Au Liban, Fairuz a commencé à chanter dans les années 1950, souvent sur des musiques des frères Rahbani. Beaucoup de Libanais écoutent encore ses chansons le matin. Son fils Ziad Rahbani a composé pour elle des chansons proches du jazz. En Algérie, le raï de Khaled et le rock de Rachid Taha ont mêlé la tradition aux guitares électriques. Khaled, surnommé le « roi du raï », a connu le succès en France avec « Didi » en 1992 et « Aïcha » en 1996.
La musique arabo-andalouse est née dans l’Espagne musulmane, au Moyen Âge. Après la fin d’al-Andalus, elle a été conservée dans des villes du Maghreb, comme Fès, Tlemcen ou Tunis. Elle se joue en noubas, de longues suites de pièces chantées et instrumentales. L’orchestre réunit le oud, le violon tenu sur le genou, le rebab et les percussions.
Commencez par une compilation si vous découvrez un artiste. Elle réunit ses chansons les plus connues sur un seul disque. Le dos de la pochette indique souvent l’année d’enregistrement de chaque titre. Passez ensuite aux albums originaux ou aux concerts enregistrés, qui montrent l’artiste dans la durée.
Pour Oum Kalthoum, préférez les enregistrements de concerts. Une seule chanson peut y durer plus de 45 minutes, avec les réactions du public entre les couplets. Ces longues versions tiennent mieux sur CD que sur une face de vinyle.
Le vinyle donne un son chaud et une grande pochette à regarder. Il demande une platine avec un bras et une cellule en bon état. Vérifiez la vitesse indiquée : 33 tours pour un album, 45 tours pour un single. Une réédition récente est souvent pressée sur un vinyle épais de 180 grammes, moins sensible aux déformations.
Le CD reste plus simple : il se lit sur une chaîne hi-fi, dans la voiture ou sur un lecteur portable. Il ne s’use pas à la lecture. Son livret intérieur donne souvent les paroles, parfois traduites en français.
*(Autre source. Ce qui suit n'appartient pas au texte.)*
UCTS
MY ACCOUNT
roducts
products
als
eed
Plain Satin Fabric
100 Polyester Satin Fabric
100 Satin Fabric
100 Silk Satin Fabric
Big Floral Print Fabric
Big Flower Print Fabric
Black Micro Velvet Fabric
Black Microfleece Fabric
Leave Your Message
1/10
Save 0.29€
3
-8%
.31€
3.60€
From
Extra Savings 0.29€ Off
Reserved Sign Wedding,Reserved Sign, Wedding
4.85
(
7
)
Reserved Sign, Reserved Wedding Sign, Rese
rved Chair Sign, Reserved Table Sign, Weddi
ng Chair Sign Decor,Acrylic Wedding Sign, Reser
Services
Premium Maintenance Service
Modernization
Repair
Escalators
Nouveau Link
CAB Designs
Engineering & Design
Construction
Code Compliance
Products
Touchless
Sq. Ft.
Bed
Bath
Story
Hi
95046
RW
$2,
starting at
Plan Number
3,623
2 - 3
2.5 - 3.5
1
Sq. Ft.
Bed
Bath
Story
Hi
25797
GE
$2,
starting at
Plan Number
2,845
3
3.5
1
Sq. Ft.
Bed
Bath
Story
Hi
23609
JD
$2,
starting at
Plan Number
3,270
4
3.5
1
Tenez un vinyle par la tranche et par l’étiquette centrale, jamais par les sillons. Les doigts laissent un gras qui attire la poussière et fait craquer le son. Rangez les disques debout, jamais en pile, pour éviter qu’ils se déforment.
Avant chaque écoute, passez une brosse en fibre de carbone sur le disque en suivant les sillons. Glissez chaque vinyle dans une pochette antistatique. Gardez-les loin des radiateurs et du soleil : la chaleur peut voiler un disque en quelques heures. Remplacez les vieilles pochettes en papier, qui peuvent rayer les sillons à chaque sortie.
Tenez un CD par les bords et par le trou central. Essuyez-le avec un chiffon doux, du centre vers l’extérieur, jamais en tournant. Remettez-le dans son boîtier après l’écoute, pour éviter les rayures. Pour un CD qui saute, un nettoyage suffit souvent à retrouver une lecture normale.